For each line of the listing that contains "elsewhere", make a copy and return it.

===== RECORDS SUPPLIED

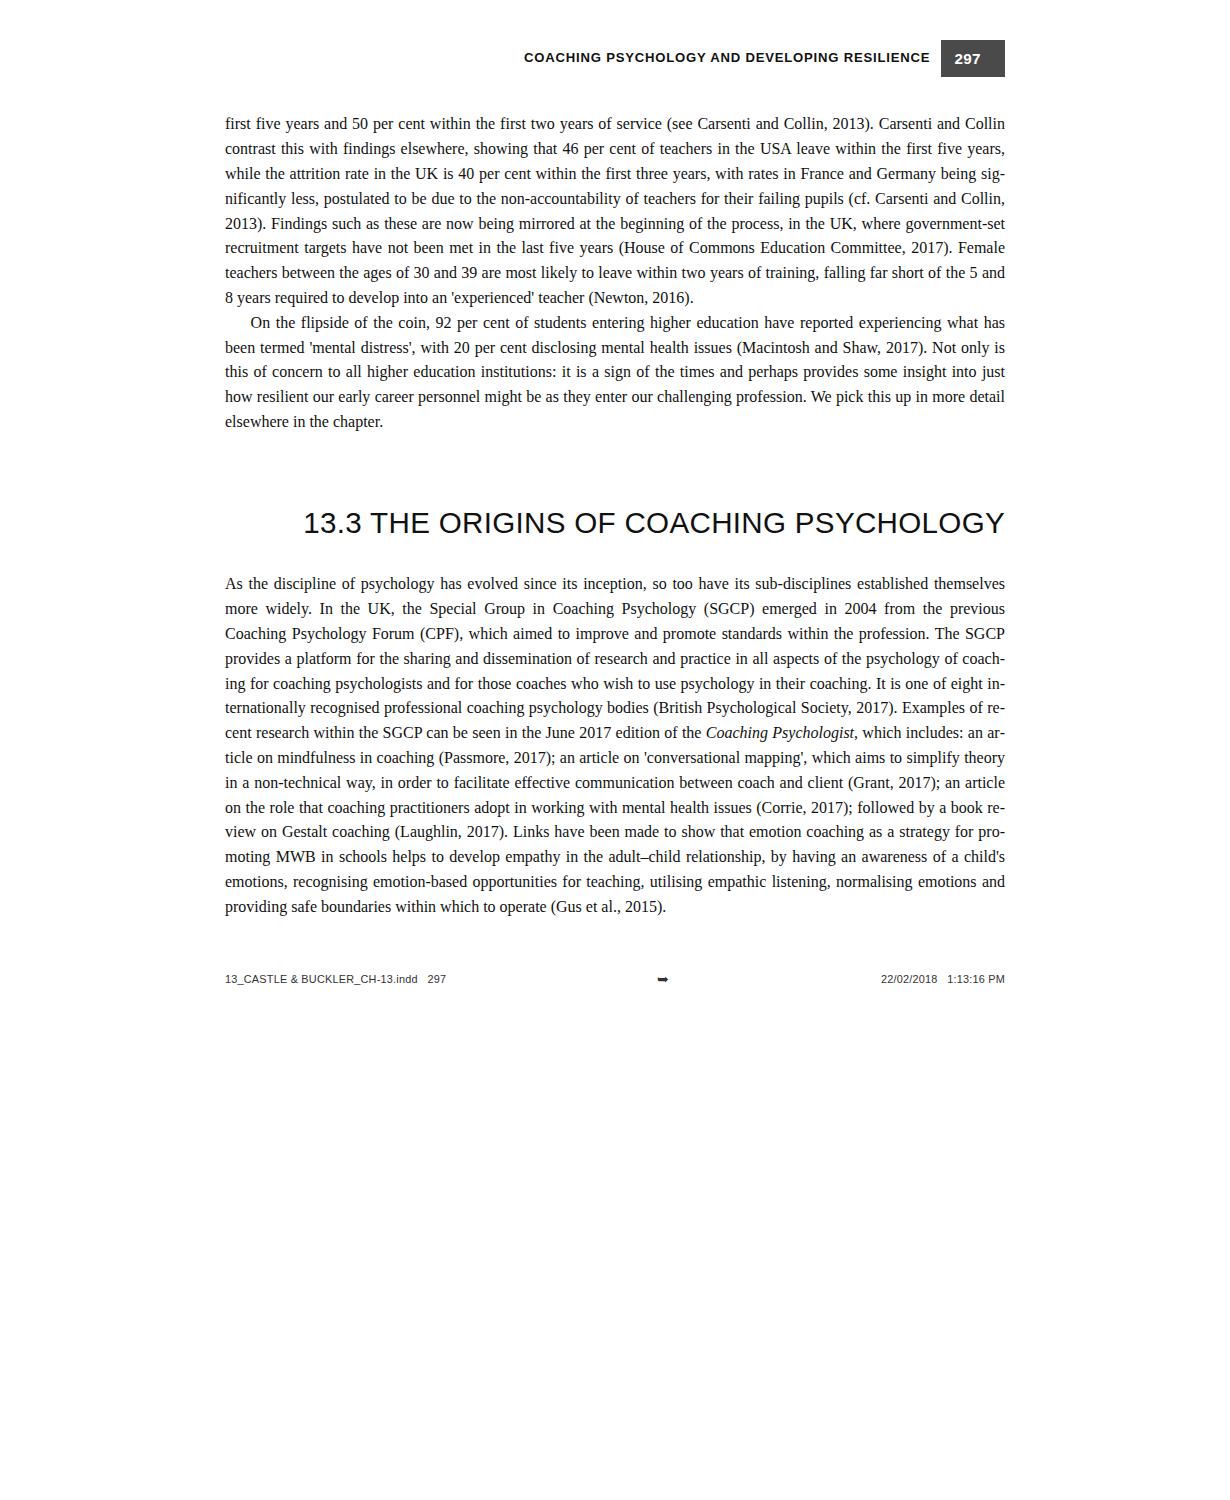Coaching Psychology and Developing Resilience
297
first five years and 50 per cent within the first two years of service (see Carsenti and Collin, 2013). Carsenti and Collin contrast this with findings elsewhere, showing that 46 per cent of teachers in the USA leave within the first five years, while the attrition rate in the UK is 40 per cent within the first three years, with rates in France and Germany being significantly less, postulated to be due to the non-accountability of teachers for their failing pupils (cf. Carsenti and Collin, 2013). Findings such as these are now being mirrored at the beginning of the process, in the UK, where government-set recruitment targets have not been met in the last five years (House of Commons Education Committee, 2017). Female teachers between the ages of 30 and 39 are most likely to leave within two years of training, falling far short of the 5 and 8 years required to develop into an 'experienced' teacher (Newton, 2016).
On the flipside of the coin, 92 per cent of students entering higher education have reported experiencing what has been termed 'mental distress', with 20 per cent disclosing mental health issues (Macintosh and Shaw, 2017). Not only is this of concern to all higher education institutions: it is a sign of the times and perhaps provides some insight into just how resilient our early career personnel might be as they enter our challenging profession. We pick this up in more detail elsewhere in the chapter.
13.3 The Origins of Coaching Psychology
As the discipline of psychology has evolved since its inception, so too have its sub-disciplines established themselves more widely. In the UK, the Special Group in Coaching Psychology (SGCP) emerged in 2004 from the previous Coaching Psychology Forum (CPF), which aimed to improve and promote standards within the profession. The SGCP provides a platform for the sharing and dissemination of research and practice in all aspects of the psychology of coaching for coaching psychologists and for those coaches who wish to use psychology in their coaching. It is one of eight internationally recognised professional coaching psychology bodies (British Psychological Society, 2017). Examples of recent research within the SGCP can be seen in the June 2017 edition of the Coaching Psychologist, which includes: an article on mindfulness in coaching (Passmore, 2017); an article on 'conversational mapping', which aims to simplify theory in a non-technical way, in order to facilitate effective communication between coach and client (Grant, 2017); an article on the role that coaching practitioners adopt in working with mental health issues (Corrie, 2017); followed by a book review on Gestalt coaching (Laughlin, 2017). Links have been made to show that emotion coaching as a strategy for promoting MWB in schools helps to develop empathy in the adult–child relationship, by having an awareness of a child's emotions, recognising emotion-based opportunities for teaching, utilising empathic listening, normalising emotions and providing safe boundaries within which to operate (Gus et al., 2015).
13_CASTLE & BUCKLER_CH-13.indd 297
➥
22/02/2018 1:13:16 PM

==========

■ ANSWER TO THE EXERCISE:
first five years and 50 per cent within the first two years of service (see Carsenti and Collin, 2013). Carsenti and Collin contrast this with findings elsewhere, showing that 46 per cent of teachers in the USA leave within the first five years, while the attrition rate in the UK is 40 per cent within the first three years, with rates in France and Germany being significantly less, postulated to be due to the non-accountability of teachers for their failing pupils (cf. Carsenti and Collin, 2013). Findings such as these are now being mirrored at the beginning of the process, in the UK, where government-set recruitment targets have not been met in the last five years (House of Commons Education Committee, 2017). Female teachers between the ages of 30 and 39 are most likely to leave within two years of training, falling far short of the 5 and 8 years required to develop into an 'experienced' teacher (Newton, 2016).
On the flipside of the coin, 92 per cent of students entering higher education have reported experiencing what has been termed 'mental distress', with 20 per cent disclosing mental health issues (Macintosh and Shaw, 2017). Not only is this of concern to all higher education institutions: it is a sign of the times and perhaps provides some insight into just how resilient our early career personnel might be as they enter our challenging profession. We pick this up in more detail elsewhere in the chapter.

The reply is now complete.